Dagon comments on Safer sandboxing via collective separation

Dagon 11 Sep 2020 16:51 UTC
LW: 2 AF: 1
AF
Depending on your threat modeling of a given breach, this could be comforting or terrifying.
The economic incentives to attack and to defend are usually similar. Systems get broken sometimes but not always.
If the cost of a loss (AGI escapes, takes over the world, and runs it worse than humans are) is much higher, that changes the “economic incentives” about this. It implies that “sometimes but not always” is a very dangerous equilibrium. If the cost of a loss (AGI has a bit more influence on the outside world, but doesn’t actually destroy much) is more inline with today’s incentives, it’s a fine thing.

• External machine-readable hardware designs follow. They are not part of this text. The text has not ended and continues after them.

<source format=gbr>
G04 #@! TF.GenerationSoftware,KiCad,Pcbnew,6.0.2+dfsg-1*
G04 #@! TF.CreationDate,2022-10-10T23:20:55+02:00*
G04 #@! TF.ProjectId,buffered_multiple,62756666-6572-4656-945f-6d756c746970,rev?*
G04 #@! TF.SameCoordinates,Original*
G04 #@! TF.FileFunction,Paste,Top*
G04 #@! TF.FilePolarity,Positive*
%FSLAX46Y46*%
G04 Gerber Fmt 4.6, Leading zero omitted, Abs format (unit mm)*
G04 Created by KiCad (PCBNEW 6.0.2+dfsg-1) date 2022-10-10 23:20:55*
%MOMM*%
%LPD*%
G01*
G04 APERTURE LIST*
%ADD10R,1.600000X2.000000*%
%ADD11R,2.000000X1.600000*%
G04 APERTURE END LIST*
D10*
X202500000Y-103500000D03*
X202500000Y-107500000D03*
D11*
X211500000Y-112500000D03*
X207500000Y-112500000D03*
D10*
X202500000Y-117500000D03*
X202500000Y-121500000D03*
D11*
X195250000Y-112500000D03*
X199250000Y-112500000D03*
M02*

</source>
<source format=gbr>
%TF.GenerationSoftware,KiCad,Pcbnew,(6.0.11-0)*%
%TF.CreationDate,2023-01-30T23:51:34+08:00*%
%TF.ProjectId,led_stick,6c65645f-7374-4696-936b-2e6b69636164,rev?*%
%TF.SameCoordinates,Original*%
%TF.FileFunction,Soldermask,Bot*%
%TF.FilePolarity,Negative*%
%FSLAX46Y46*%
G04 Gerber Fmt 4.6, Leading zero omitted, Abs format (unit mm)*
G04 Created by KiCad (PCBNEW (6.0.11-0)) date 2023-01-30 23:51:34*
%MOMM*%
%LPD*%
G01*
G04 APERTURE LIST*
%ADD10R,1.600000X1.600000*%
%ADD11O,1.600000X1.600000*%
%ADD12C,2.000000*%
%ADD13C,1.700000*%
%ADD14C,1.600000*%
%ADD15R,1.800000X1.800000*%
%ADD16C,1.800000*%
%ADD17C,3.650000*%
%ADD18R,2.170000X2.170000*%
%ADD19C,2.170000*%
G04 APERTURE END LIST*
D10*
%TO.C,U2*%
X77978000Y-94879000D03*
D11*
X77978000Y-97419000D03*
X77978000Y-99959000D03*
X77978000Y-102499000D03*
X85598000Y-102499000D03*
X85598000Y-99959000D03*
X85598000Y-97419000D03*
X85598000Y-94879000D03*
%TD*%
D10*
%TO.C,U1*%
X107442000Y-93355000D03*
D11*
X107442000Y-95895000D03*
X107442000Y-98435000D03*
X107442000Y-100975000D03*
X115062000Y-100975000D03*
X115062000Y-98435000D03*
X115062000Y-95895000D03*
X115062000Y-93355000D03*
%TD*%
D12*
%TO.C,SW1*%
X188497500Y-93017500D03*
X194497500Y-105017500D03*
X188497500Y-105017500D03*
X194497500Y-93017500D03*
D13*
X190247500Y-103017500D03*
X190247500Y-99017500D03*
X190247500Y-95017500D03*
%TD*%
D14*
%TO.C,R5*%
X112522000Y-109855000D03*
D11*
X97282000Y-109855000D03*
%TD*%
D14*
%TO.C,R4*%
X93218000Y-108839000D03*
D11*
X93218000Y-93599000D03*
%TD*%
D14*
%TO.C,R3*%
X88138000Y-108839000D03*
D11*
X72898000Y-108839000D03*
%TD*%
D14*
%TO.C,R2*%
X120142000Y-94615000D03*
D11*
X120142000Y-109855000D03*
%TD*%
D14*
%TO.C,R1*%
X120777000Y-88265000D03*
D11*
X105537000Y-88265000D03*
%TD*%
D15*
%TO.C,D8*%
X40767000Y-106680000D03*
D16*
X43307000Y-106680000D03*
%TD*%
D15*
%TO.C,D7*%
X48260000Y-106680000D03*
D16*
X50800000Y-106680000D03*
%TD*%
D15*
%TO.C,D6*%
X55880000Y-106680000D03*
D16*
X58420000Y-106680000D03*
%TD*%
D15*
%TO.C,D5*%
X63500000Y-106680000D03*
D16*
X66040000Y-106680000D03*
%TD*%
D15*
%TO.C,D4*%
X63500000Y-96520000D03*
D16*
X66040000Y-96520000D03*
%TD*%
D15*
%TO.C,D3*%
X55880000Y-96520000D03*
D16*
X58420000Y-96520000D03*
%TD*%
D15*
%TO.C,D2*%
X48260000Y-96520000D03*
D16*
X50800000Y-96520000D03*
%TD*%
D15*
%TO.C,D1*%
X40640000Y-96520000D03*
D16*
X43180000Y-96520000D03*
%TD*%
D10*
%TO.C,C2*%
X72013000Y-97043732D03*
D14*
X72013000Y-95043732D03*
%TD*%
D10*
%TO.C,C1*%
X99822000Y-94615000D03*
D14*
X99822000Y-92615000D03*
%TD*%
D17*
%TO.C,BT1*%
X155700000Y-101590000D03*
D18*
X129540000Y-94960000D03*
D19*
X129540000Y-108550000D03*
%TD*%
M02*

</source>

- Donald Hobson 11 Sep 2020 21:52 UTC
  LW: 2 AF: 1
  AF Parent
  In today’s banking systems, the amount of money the hacker gains is about what the bank looses. Therefore, the current balance of effort should have about as much money going into defending the bank and attacking it.

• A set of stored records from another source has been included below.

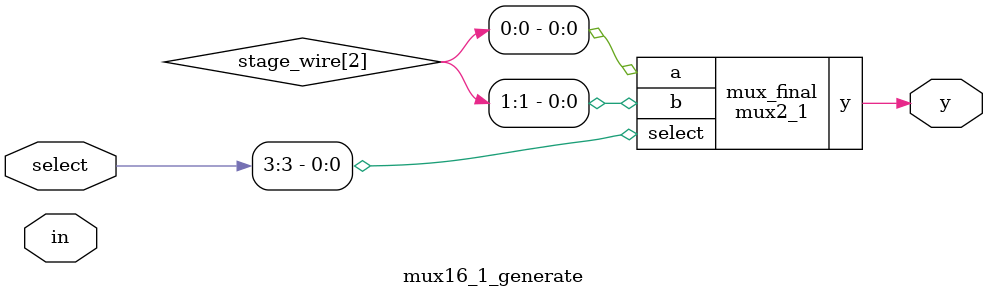
<source format=v>

module mux2_1(

    input a, b , select ,
    output y

);

assign y = select ? b :a ;

endmodule

module mux16_1_generate(

    input [15:0]in,
    input [3:0]select,
    output y

);

wire [15:0] stage_wire [3:0]; //instance for 4 level
genvar i ;

//first level
//8 mux2to1

generate
    for( i=0 ; i<8 ; i = i+1 )begin : stage1
        mux2_1 mux_inst(

        .a(in[2*i]),
        .b(in[2*i+1]),
        .select(select[0]),
        .y(stage_wire[0][i])

        );
        
    end
endgenerate

//second level
//4 mux2to1

generate
    for( i=0 ; i<4 ; i=i+1 )begin:stage2
        mux2_1 mux_inst(

        .a(stage_wire[0][2*i]),
        .b(stage_wire[0][2*i+1]),
        .select(select[1]),
        .y(stage_wire[1][i])

        );

    end

endgenerate

//third level
//1 mux2to1

mux2_1 mux_final(

.a(stage_wire[2][0]),
.b(stage_wire[2][1]),
.select(select[3]),
.y(y)

);

endmodule
</source>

  So I generalize to say that attacking is about as hard as defending in computer security, if the time and intellect doing both are similar, the attacker wins about half the time. (ie between 10% and 90% or something.)
  When dealing with AI systems, the total intellectual output must be greater than that of your security team in order to be economically viable. (Or you would pay the security team to do the task directly) For a special purpose AI that only recognises images, this is fine.
  For a significantly superhuman AI, it will rip through all your security.
  For a general AI of about human level, if the amount of work it is doing is significantly greater than the amount of work your security team did, then it has probably put more thought into your security vulnerabilities than the humans have.
  And yes, I am operating on the background assumption that the default behaviour of an escaped AI is to destroy the world. Especially if it has access to loads of compute, and the humans have given it an intelligence dial.